Abstract

Each of three known hormonal inducers of hepatic histidase ( l-histidine ammonia-lyase, EC 4.3.1.3), glucocorticoid, glucagon and estrogen, elicits a unique regulatory pattern during postnatal development of the rat: (1) In the male, glucocorticoid augments hepatic histidase activity during immaturity, the stage during which basal enzyme levels are low and rising; as maturity is approached and the enzyme has plateaued at its adult value, hepatic histidase becomes refractory to glucocorticoidal control.
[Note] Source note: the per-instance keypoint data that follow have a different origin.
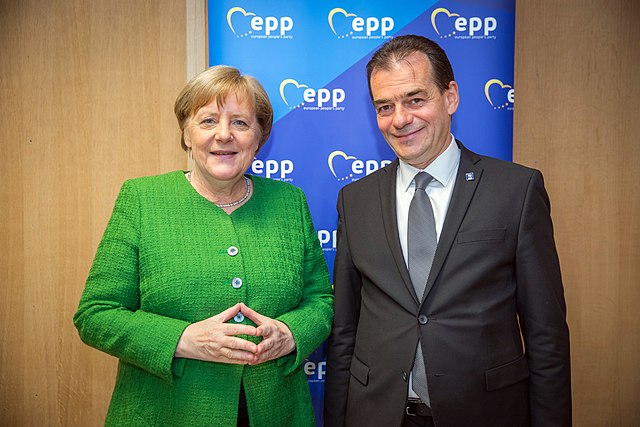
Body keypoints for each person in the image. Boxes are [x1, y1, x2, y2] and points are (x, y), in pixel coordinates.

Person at [324, 35, 571, 427]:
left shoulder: (516, 191)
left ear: (450, 96)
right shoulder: (355, 200)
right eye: (384, 106)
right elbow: (345, 334)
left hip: (486, 414)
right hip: (377, 414)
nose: (400, 119)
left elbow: (546, 337)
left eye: (415, 99)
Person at [74, 65, 334, 426]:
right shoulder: (142, 199)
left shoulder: (290, 202)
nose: (224, 135)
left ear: (259, 136)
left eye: (240, 123)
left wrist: (290, 334)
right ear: (186, 134)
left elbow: (320, 301)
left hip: (277, 411)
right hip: (165, 413)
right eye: (208, 121)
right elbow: (95, 315)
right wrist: (184, 339)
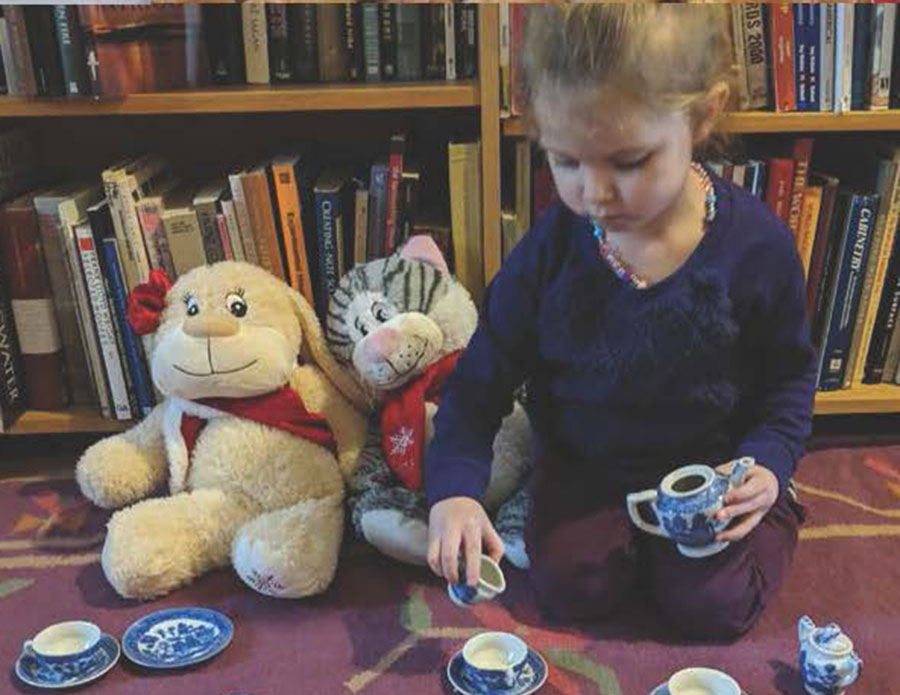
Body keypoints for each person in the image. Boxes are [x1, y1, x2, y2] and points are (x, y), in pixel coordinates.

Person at [425, 3, 815, 640]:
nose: (594, 194)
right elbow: (479, 382)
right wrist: (453, 493)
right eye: (567, 162)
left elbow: (789, 384)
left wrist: (767, 467)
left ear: (702, 115)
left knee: (711, 609)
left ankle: (778, 512)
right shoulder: (552, 250)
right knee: (571, 586)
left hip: (714, 473)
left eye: (628, 162)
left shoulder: (757, 247)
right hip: (590, 464)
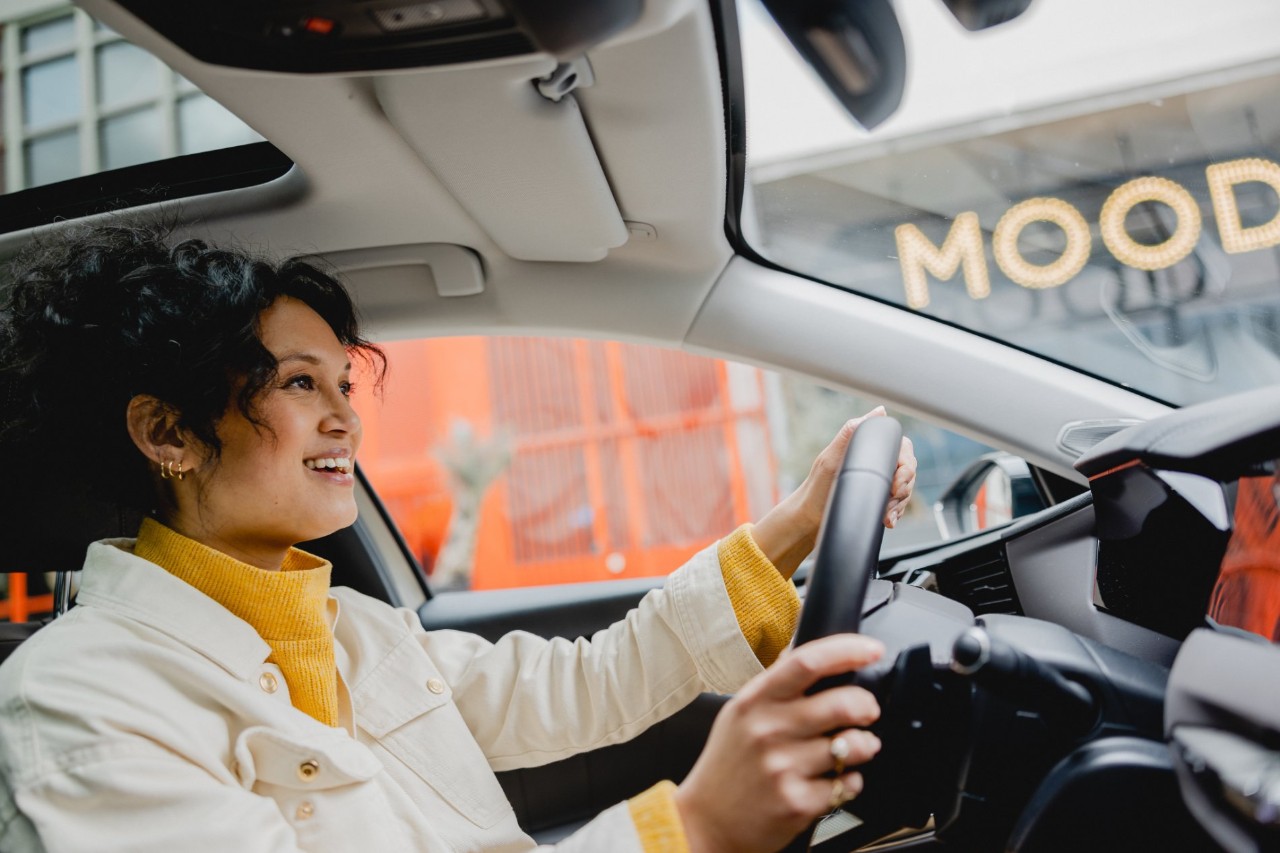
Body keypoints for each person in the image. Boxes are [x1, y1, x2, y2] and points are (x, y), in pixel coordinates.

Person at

Hepatic histidase induction by adrenal corticoid also occurs in the immature female, however, thereafter there is a gradual inversion, in which glucocorticoid, by counteracting estrogenic induction of hepatic histidase, suppresses the high enzyme levels of the adult female. (2) In contrast, glucagon is capable of enhancing hepatic histidase at all postnatal stages in the male; in the intact adult female, however, glucagon also slightly suppresses this enzyme. Dibutyryl adenosine 3′,5′-monophosphate (dibutyryl cyclic AMP), administered with the inhibitor of its diesterase, theophylline, reproduces the inductive effects of glucagon. (3) Estrogen manifests yet a third developmental pattern of liver histidase regulation. During the first neonatal month, hepatic histidase is refractory to estrogenic induction, following which the liver develops competence to respond to estrogen with induced levels of the enzyme, an attribute which is maintained throughout postnatal life. Unlike estrogenic induction of hepatic histidase, which requires pituitary integrity, enhancement of this enzyme in immature animals by glucocorticoid and glucagon occurs in hypophysectomized animals. Administration of actinomycin D, cycloheximide or ethionine, each prevents induction of hepatic histidase by each of these hormones, indicating mandatory requirements for continued RNA and protein syntheses in each case. The three inducing hormones, injected at maximal dosages, are not additive, implying that certain common rate-limiting step(s), possibly transcriptional and/or translational, underly all three inductions.